── RECORDED DATA ──
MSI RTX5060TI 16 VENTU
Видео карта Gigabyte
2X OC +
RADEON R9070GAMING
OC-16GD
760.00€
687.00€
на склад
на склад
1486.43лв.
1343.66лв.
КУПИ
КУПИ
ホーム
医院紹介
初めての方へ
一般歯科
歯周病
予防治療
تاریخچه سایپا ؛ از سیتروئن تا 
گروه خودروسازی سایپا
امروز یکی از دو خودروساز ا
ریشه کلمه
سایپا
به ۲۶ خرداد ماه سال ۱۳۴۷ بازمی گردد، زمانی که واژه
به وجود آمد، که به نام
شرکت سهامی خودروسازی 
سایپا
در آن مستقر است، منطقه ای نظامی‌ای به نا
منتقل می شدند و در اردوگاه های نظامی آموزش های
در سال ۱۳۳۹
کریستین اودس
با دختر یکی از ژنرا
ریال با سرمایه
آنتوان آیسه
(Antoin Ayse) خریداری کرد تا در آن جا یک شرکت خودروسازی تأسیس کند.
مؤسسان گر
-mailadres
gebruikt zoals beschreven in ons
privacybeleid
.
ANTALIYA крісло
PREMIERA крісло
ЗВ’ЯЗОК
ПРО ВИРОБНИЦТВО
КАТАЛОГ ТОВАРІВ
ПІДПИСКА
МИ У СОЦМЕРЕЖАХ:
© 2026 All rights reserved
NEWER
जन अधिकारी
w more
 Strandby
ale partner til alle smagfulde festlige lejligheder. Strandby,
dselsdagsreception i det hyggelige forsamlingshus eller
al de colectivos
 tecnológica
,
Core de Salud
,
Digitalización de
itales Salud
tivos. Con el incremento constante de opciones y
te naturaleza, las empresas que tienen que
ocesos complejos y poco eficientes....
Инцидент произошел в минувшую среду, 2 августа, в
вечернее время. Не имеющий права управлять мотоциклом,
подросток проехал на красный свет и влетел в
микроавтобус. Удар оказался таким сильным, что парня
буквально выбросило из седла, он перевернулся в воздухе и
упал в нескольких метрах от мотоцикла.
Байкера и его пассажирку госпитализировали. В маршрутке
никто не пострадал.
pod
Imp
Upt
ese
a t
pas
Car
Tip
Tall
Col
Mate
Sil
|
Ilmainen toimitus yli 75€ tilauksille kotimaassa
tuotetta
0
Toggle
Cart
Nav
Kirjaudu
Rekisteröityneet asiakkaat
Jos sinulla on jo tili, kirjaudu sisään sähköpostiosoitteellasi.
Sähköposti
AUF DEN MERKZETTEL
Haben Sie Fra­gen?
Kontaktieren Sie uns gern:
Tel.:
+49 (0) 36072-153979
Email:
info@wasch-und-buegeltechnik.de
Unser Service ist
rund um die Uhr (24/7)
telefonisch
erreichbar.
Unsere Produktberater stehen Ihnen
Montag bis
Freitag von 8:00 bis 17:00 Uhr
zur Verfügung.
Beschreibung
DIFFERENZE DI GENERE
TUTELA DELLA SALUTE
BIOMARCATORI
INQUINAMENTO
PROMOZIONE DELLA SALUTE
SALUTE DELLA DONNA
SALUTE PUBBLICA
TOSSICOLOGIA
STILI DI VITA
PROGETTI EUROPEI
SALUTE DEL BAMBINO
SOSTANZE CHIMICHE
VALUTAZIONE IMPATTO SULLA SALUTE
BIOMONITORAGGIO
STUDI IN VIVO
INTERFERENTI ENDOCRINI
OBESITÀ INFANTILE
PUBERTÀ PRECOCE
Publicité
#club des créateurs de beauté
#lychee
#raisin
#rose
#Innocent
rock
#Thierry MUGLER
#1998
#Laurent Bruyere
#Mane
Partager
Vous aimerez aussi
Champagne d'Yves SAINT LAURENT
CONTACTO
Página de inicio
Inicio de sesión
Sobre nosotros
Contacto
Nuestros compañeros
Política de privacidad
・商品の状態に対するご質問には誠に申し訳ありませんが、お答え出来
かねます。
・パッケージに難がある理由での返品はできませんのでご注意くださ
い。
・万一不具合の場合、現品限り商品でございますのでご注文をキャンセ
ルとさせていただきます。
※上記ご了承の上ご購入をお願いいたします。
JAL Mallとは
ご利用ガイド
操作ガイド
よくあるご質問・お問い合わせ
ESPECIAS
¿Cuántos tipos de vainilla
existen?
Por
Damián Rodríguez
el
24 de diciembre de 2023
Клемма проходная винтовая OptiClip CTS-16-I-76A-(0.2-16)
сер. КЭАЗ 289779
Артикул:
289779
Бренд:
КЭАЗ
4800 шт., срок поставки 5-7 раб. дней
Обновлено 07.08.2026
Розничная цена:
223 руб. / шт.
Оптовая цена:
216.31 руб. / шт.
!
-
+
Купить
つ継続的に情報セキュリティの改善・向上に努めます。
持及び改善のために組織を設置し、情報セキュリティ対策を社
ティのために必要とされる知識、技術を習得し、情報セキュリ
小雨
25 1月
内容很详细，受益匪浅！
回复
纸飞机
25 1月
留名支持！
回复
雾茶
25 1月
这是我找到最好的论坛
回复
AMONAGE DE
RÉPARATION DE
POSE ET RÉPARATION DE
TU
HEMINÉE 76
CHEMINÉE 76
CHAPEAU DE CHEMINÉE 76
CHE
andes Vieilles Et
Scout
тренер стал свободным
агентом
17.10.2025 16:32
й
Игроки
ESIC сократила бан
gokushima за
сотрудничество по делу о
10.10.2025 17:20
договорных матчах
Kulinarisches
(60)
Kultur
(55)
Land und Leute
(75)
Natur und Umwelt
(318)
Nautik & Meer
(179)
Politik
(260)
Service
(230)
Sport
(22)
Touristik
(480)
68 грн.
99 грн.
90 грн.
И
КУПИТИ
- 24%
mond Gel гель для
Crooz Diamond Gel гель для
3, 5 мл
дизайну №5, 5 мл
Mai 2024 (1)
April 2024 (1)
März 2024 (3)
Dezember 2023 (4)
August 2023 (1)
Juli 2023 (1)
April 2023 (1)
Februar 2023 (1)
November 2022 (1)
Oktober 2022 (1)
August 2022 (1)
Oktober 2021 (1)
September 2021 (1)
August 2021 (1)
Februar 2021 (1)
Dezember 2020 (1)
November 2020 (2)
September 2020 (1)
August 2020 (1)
───
REQUIREMENT: Please copy the lines above from the line with "BIOMONITORAGGIO" up to and including the line with "ESIC сократила бан", exactly as written and with nothing else.

TASK SOLUTION:
BIOMONITORAGGIO
STUDI IN VIVO
INTERFERENTI ENDOCRINI
OBESITÀ INFANTILE
PUBERTÀ PRECOCE
Publicité
#club des créateurs de beauté
#lychee
#raisin
#rose
#Innocent
rock
#Thierry MUGLER
#1998
#Laurent Bruyere
#Mane
Partager
Vous aimerez aussi
Champagne d'Yves SAINT LAURENT
CONTACTO
Página de inicio
Inicio de sesión
Sobre nosotros
Contacto
Nuestros compañeros
Política de privacidad
・商品の状態に対するご質問には誠に申し訳ありませんが、お答え出来
かねます。
・パッケージに難がある理由での返品はできませんのでご注意くださ
い。
・万一不具合の場合、現品限り商品でございますのでご注文をキャンセ
ルとさせていただきます。
※上記ご了承の上ご購入をお願いいたします。
JAL Mallとは
ご利用ガイド
操作ガイド
よくあるご質問・お問い合わせ
ESPECIAS
¿Cuántos tipos de vainilla
existen?
Por
Damián Rodríguez
el
24 de diciembre de 2023
Клемма проходная винтовая OptiClip CTS-16-I-76A-(0.2-16)
сер. КЭАЗ 289779
Артикул:
289779
Бренд:
КЭАЗ
4800 шт., срок поставки 5-7 раб. дней
Обновлено 07.08.2026
Розничная цена:
223 руб. / шт.
Оптовая цена:
216.31 руб. / шт.
!
-
+
Купить
つ継続的に情報セキュリティの改善・向上に努めます。
持及び改善のために組織を設置し、情報セキュリティ対策を社
ティのために必要とされる知識、技術を習得し、情報セキュリ
小雨
25 1月
内容很详细，受益匪浅！
回复
纸飞机
25 1月
留名支持！
回复
雾茶
25 1月
这是我找到最好的论坛
回复
AMONAGE DE
RÉPARATION DE
POSE ET RÉPARATION DE
TU
HEMINÉE 76
CHEMINÉE 76
CHAPEAU DE CHEMINÉE 76
CHE
andes Vieilles Et
Scout
тренер стал свободным
агентом
17.10.2025 16:32
й
Игроки
ESIC сократила бан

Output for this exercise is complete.